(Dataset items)
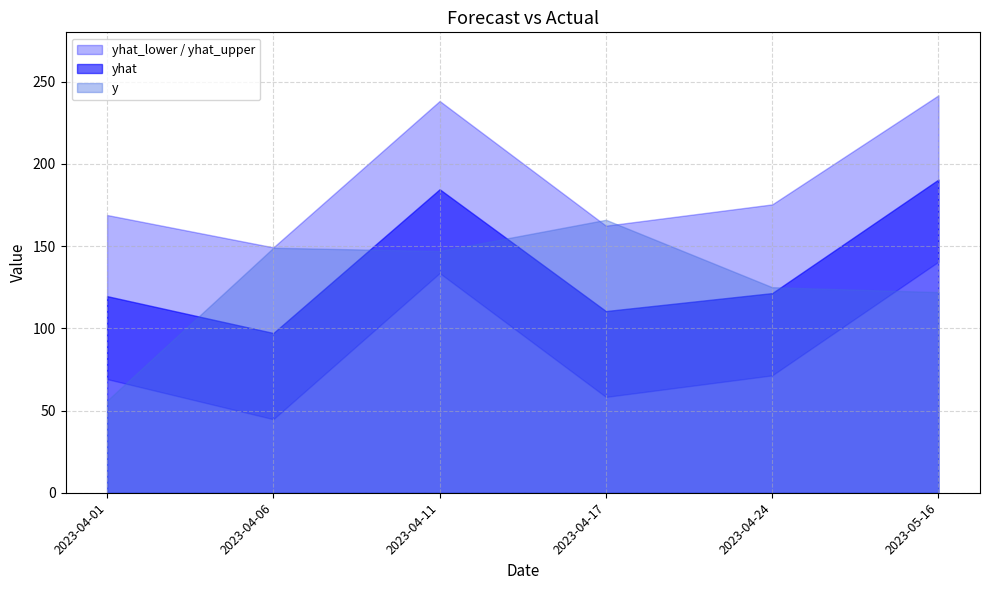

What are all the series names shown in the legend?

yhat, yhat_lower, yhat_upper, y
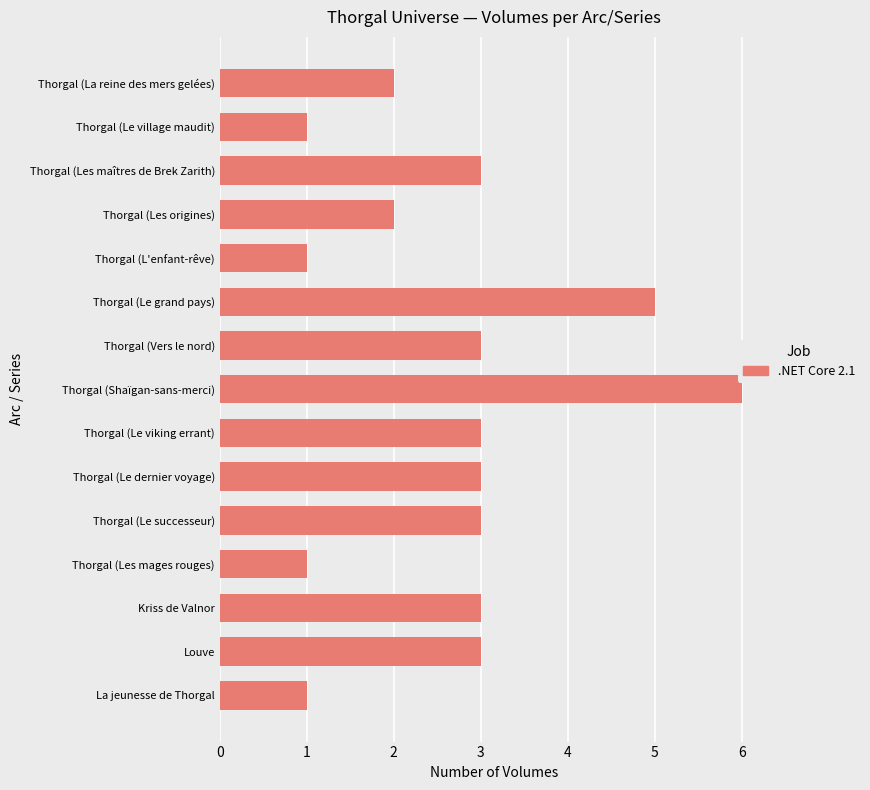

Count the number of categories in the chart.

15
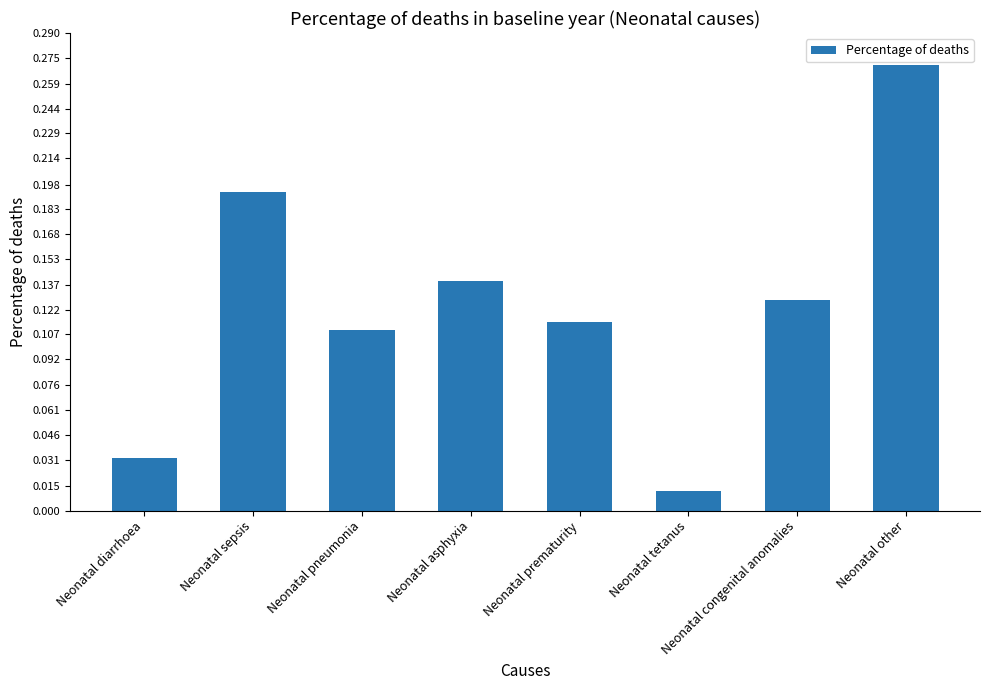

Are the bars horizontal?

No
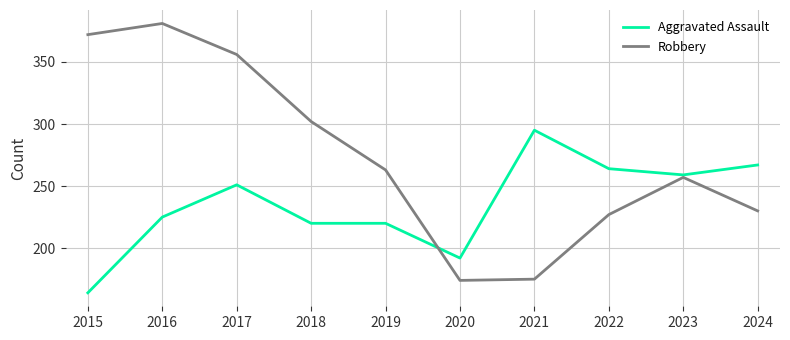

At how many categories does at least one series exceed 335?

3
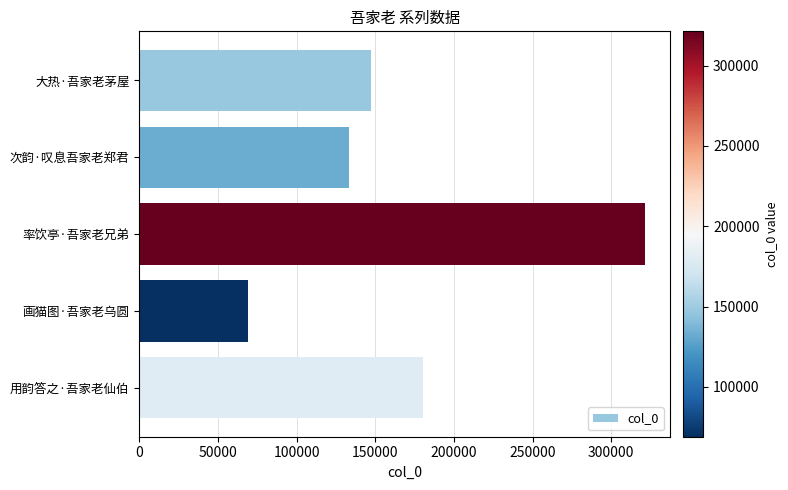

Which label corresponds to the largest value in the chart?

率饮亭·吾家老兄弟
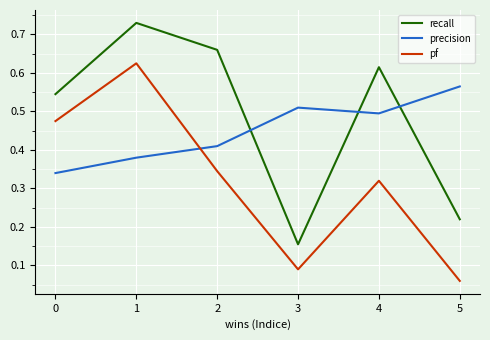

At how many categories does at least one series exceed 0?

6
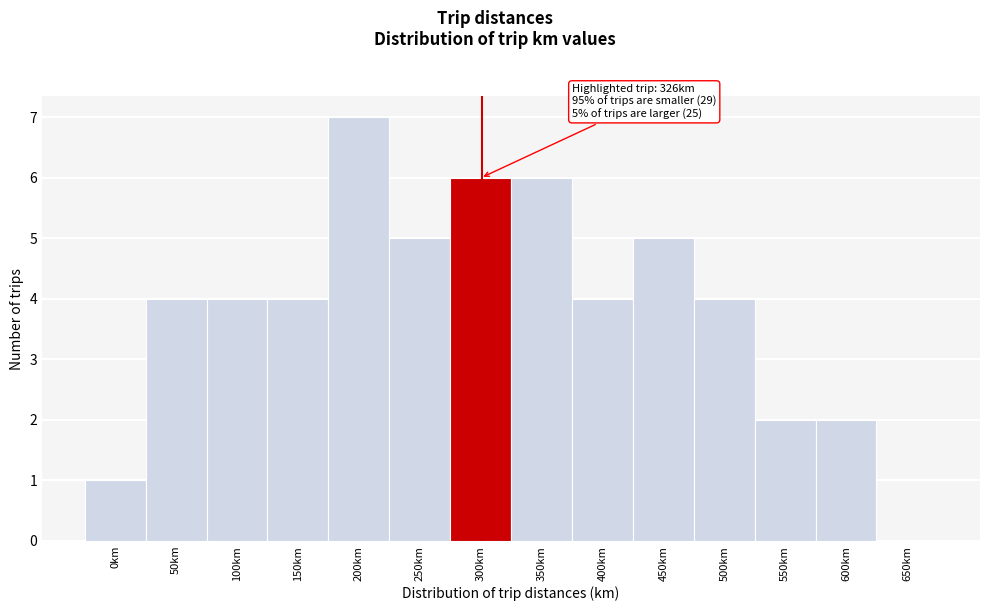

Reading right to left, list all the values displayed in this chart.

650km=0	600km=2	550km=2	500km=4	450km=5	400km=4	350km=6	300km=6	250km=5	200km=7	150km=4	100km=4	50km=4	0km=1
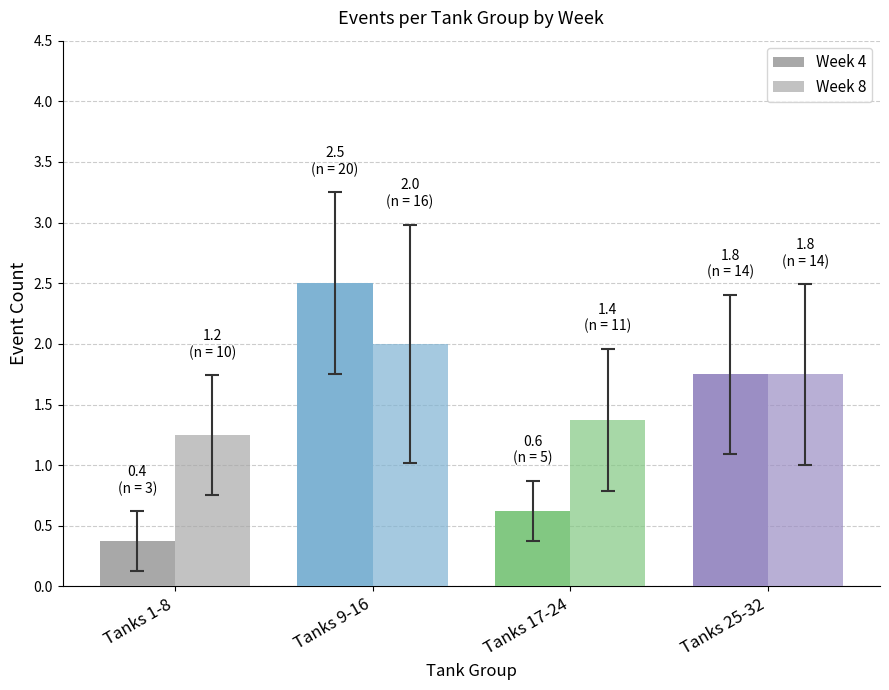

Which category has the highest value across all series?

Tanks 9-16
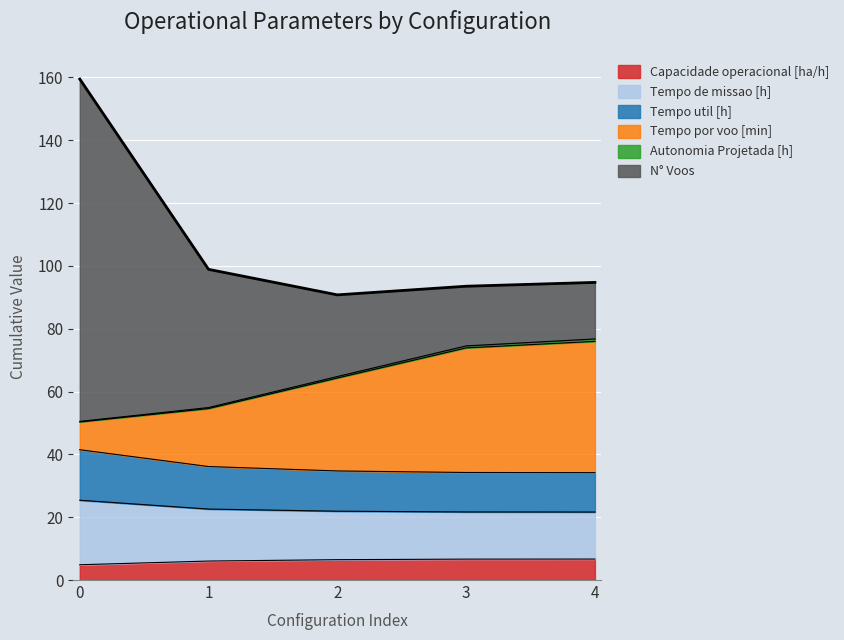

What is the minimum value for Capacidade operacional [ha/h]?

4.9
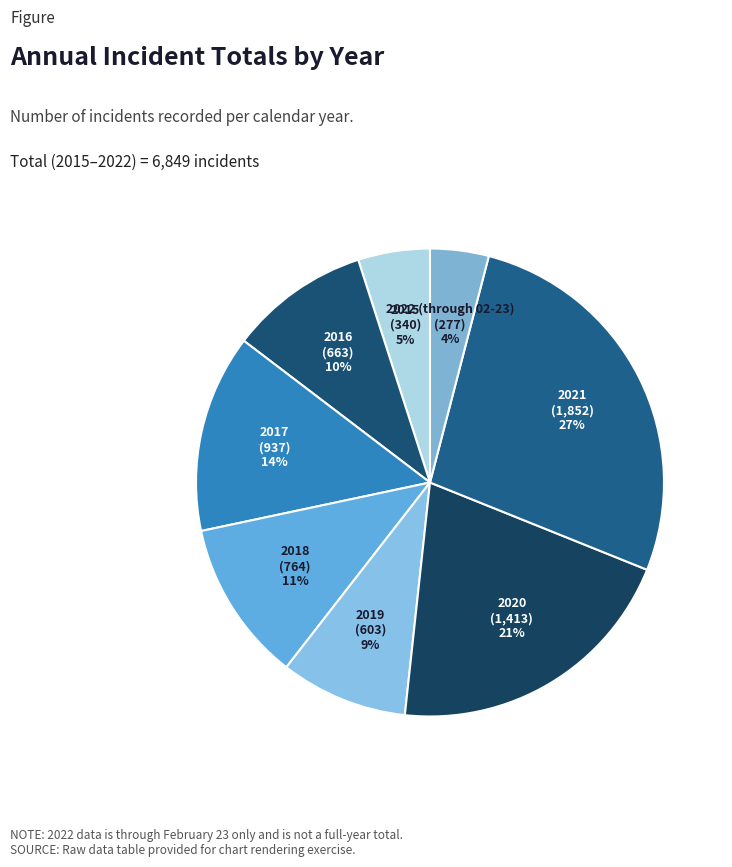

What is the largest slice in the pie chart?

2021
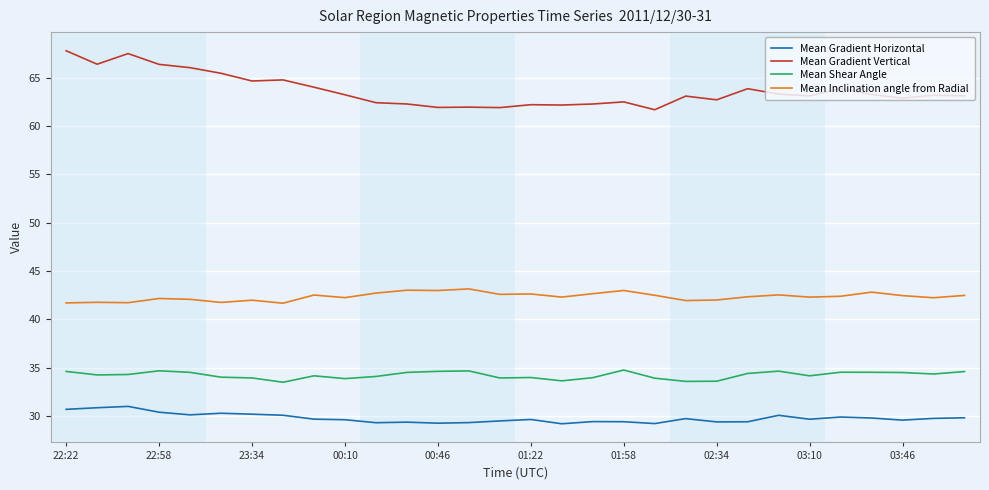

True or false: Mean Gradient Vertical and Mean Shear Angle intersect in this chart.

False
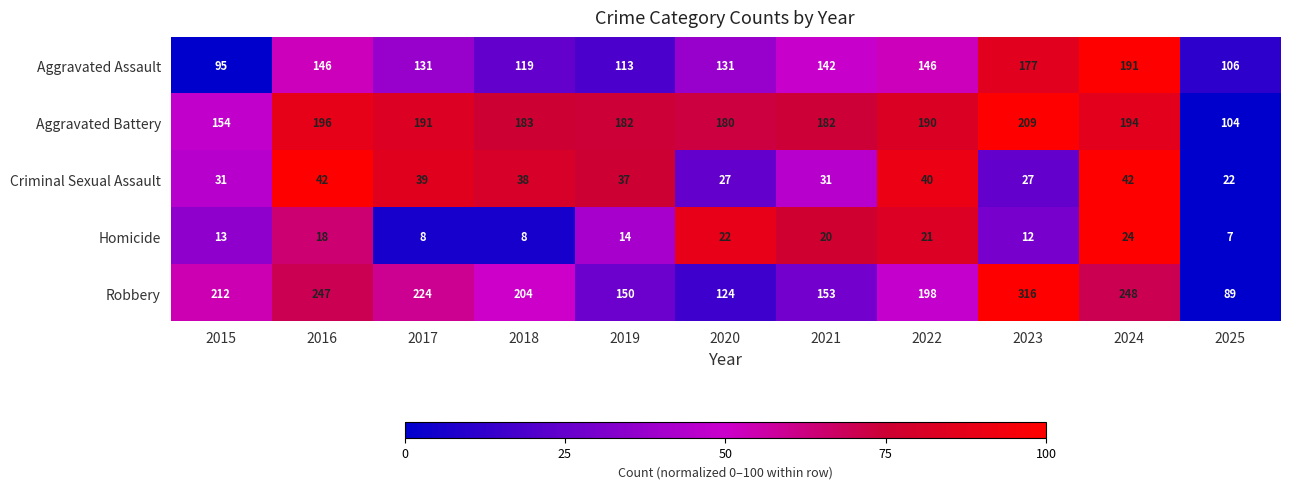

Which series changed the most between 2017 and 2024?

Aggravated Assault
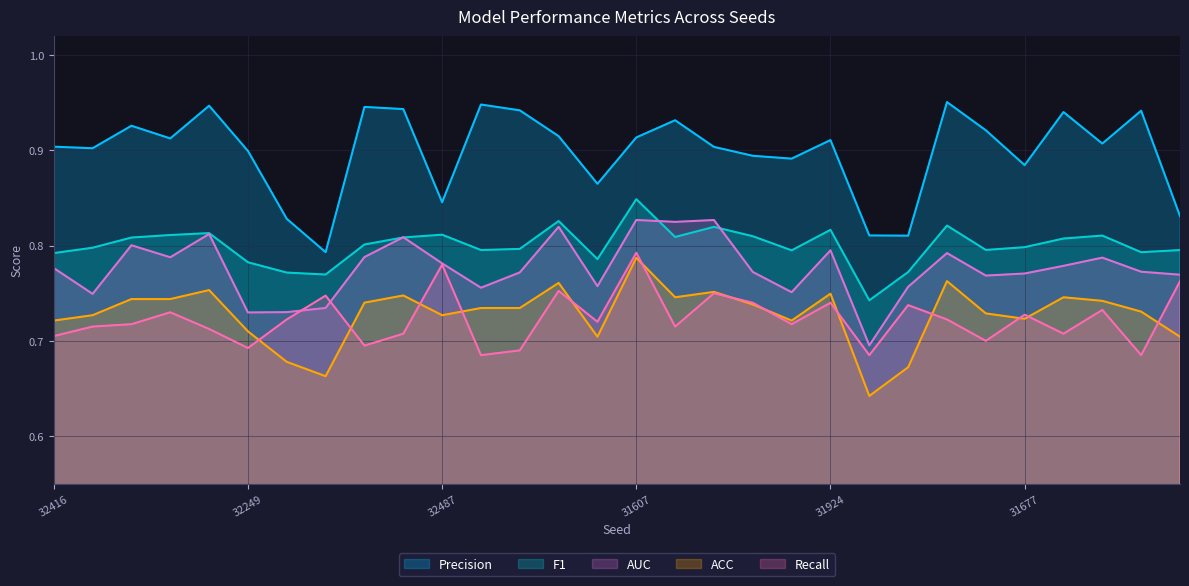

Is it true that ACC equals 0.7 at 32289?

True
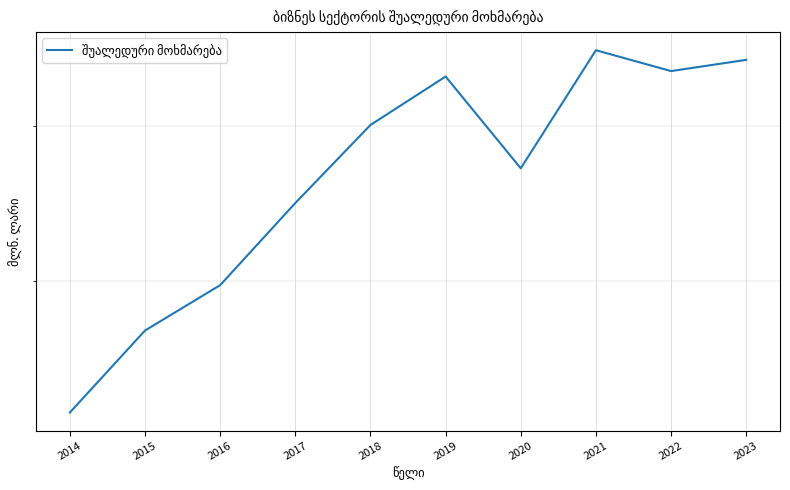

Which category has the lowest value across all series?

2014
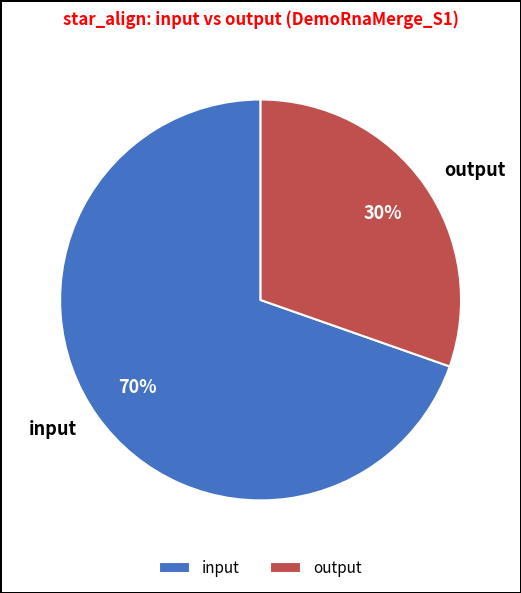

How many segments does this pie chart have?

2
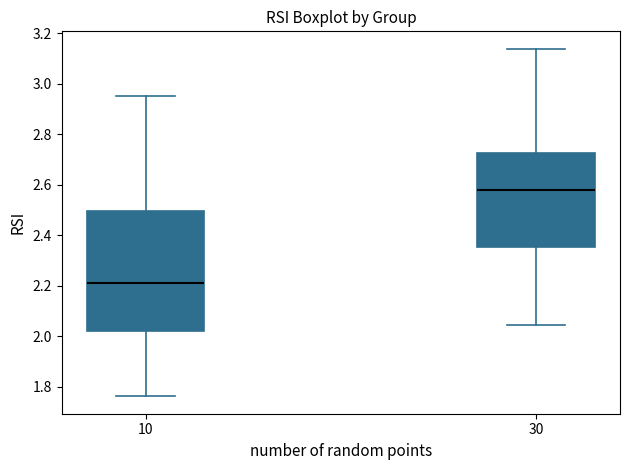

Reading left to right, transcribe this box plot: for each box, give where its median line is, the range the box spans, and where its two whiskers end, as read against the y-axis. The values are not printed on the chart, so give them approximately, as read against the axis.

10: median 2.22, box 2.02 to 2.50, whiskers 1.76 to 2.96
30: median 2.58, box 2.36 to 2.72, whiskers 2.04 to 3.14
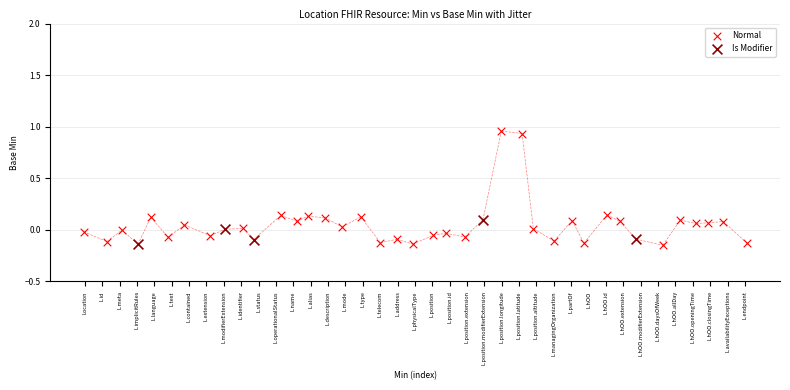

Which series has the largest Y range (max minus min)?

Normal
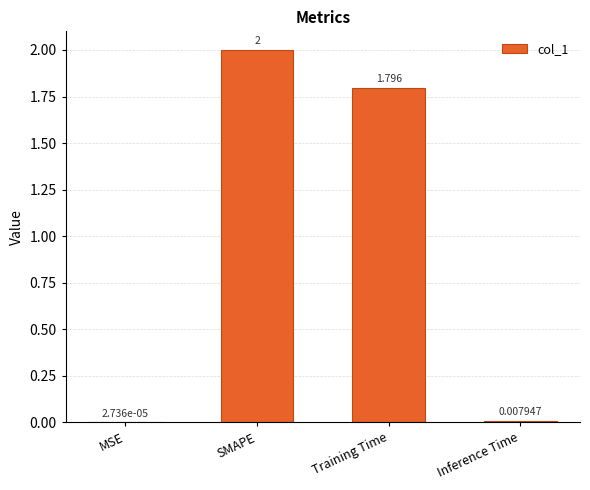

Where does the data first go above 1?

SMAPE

_Goal of the exercise:_ Reproduce every entry above word for word, omitting the pictures.

_Solution to the problem:_
What are all the series names shown in the legend?

yhat, yhat_lower, yhat_upper, y

Count the number of categories in the chart.

15

Are the bars horizontal?

No

At how many categories does at least one series exceed 335?

3

Which label corresponds to the largest value in the chart?

率饮亭·吾家老兄弟

At how many categories does at least one series exceed 0?

6

Reading right to left, list all the values displayed in this chart.

650km=0	600km=2	550km=2	500km=4	450km=5	400km=4	350km=6	300km=6	250km=5	200km=7	150km=4	100km=4	50km=4	0km=1

Which category has the highest value across all series?

Tanks 9-16

What is the minimum value for Capacidade operacional [ha/h]?

4.9

What is the largest slice in the pie chart?

2021

True or false: Mean Gradient Vertical and Mean Shear Angle intersect in this chart.

False

Which series changed the most between 2017 and 2024?

Aggravated Assault

Is it true that ACC equals 0.7 at 32289?

True

Which category has the lowest value across all series?

2014

How many segments does this pie chart have?

2

Reading left to right, transcribe this box plot: for each box, give where its median line is, the range the box spans, and where its two whiskers end, as read against the y-axis. The values are not printed on the chart, so give them approximately, as read against the axis.

10: median 2.22, box 2.02 to 2.50, whiskers 1.76 to 2.96
30: median 2.58, box 2.36 to 2.72, whiskers 2.04 to 3.14

Which series has the largest Y range (max minus min)?

Normal

Where does the data first go above 1?

SMAPE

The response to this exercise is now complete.